SECCIÓN DEL TEXTO ->

Qué profesiones están usando más inteligencia artificial
En los países de la Organización para la Cooperación y el Desarrollo Económicos, las ocupaciones informáticas y matemáticas, junto con las operaciones empresariales y financieras, lideran el uso de IA.
En los países que no pertenecen a la OCDE, destacan otras áreas:
- Oficinas y apoyo administrativo.
- Arte, diseño, entretenimiento, deportes y medios.
- Educación y ocupaciones relacionadas con bibliotecas.
La relación entre riqueza y adopción también es visible. En general, los países con mayores ingresos utilizan más IA. Sin embargo, Brasil y Emiratos Árabes Unidos aparecen como excepciones relevantes, con tasas de adopción superiores a las que se esperaría por su producto interno bruto por habitante.
La tecnología tampoco se limita a tareas digitales. En Brasil y Alemania, el 7% del uso laboral de IA está relacionado con diagnósticos de equipos y solución de problemas en actividades manuales. Esa cifra es 1,4 veces el promedio mundial. En Japón, en cambio, representa el 4%.
Este detalle ayuda a desmontar una idea común: la IA no solo trabaja frente a una computadora. También puede servir para identificar fallas, consultar instrucciones técnicas o asistir a personas que operan maquinaria y equipos.
Los científicos ahorran tiempo, pero aparece un nuevo cuello de botella
Google y Google DeepMind, en colaboración con MIT FutureTech, analizaron 2.600 modelos especializados y encuestaron a más de 600 científicos de Estados Unidos y Reino Unido. El objetivo fue entender cómo se utiliza la IA en distintas etapas de la investigación.
El resultado principal es claro: los científicos usan IA con más frecuencia que muchas otras profesiones y casi la mitad afirma utilizar alguna forma de IA todos los días.
En su trabajo conviven dos tipos de herramientas. Los modelos de lenguaje, como Gemini, se emplean de manera amplia en diferentes campos y tareas. Los modelos especializados tienen una presencia relativamente mayor en ciencias de la salud y la vida, sobre todo para predicciones, generación de datos y simulaciones específicas de cada disciplina.
Los científicos también reportan un ahorro de casi siete horas por semana. Ese tiempo podría dedicarse a formular preguntas, analizar resultados o diseñar nuevos experimentos. Pero ahorrar tiempo en una etapa no garantiza que todo el proceso avance al mismo ritmo.
La IA puede generar hipótesis más rápido de lo que los laboratorios pueden validarlas.
La investigación encontró un aumento en el tiempo dedicado a comprobar las respuestas de los sistemas y un acumulamiento de hipótesis pendientes de prueba. Además, surgen límites en etapas como los experimentos físicos y la validación clínica.
Más productividad no significa descubrimientos inmediatos
Este fenómeno no es exclusivo de la ciencia. Cuando una herramienta acelera una tarea, puede trasladar la presión a otra parte del proceso. Un equipo de marketing puede producir más borradores, pero luego necesita más tiempo para revisarlos. Un programador puede generar código rápidamente, aunque también debe probarlo y corregir errores.

ORDEN DE TRABAJO 1 ->
Según el fragmento sobre la IA, ¿cuánto tiempo por semana dicen ahorrar los científicos?
ORDEN DE TRABAJO 2 ->
Por favor, reproduce del fragmento sobre la IA el pasaje que comienza con "En su trabajo" y sigue hasta "de cada disciplina.".
Los registros no guardan relación con el fragmento sobre la IA.

Registros almacenados ->
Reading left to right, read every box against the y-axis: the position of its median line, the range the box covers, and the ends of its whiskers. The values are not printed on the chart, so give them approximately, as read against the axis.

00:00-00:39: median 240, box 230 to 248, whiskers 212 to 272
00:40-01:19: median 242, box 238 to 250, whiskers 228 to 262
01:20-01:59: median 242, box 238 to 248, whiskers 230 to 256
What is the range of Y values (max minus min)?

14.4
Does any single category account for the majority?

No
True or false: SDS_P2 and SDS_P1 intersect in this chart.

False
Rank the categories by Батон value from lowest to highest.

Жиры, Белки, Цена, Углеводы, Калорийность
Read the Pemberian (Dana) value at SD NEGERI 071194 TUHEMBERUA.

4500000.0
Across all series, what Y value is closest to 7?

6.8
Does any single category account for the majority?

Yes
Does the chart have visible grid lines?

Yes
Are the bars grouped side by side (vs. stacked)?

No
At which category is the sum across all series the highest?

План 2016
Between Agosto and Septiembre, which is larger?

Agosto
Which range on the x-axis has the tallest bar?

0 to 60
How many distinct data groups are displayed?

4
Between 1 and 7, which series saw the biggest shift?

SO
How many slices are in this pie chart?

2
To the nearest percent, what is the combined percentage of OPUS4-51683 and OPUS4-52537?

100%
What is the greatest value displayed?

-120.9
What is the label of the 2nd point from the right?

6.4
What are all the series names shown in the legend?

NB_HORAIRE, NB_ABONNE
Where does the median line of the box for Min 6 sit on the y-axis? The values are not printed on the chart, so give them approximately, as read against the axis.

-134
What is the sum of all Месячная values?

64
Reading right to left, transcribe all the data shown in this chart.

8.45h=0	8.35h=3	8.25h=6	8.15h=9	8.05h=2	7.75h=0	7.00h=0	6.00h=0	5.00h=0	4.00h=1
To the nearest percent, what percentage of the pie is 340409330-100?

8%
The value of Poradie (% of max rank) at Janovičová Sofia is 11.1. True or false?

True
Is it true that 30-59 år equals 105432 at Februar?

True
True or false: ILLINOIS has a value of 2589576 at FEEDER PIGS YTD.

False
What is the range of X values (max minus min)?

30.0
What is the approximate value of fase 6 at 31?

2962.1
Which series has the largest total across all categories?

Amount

RESULTADO 1 ->
Casi siete horas por semana.

RESULTADO 2 ->
En su trabajo conviven dos tipos de herramientas. Los modelos de lenguaje, como Gemini, se emplean de manera amplia en diferentes campos y tareas. Los modelos especializados tienen una presencia relativamente mayor en ciencias de la salud y la vida, sobre todo para predicciones, generación de datos y simulaciones específicas de cada disciplina.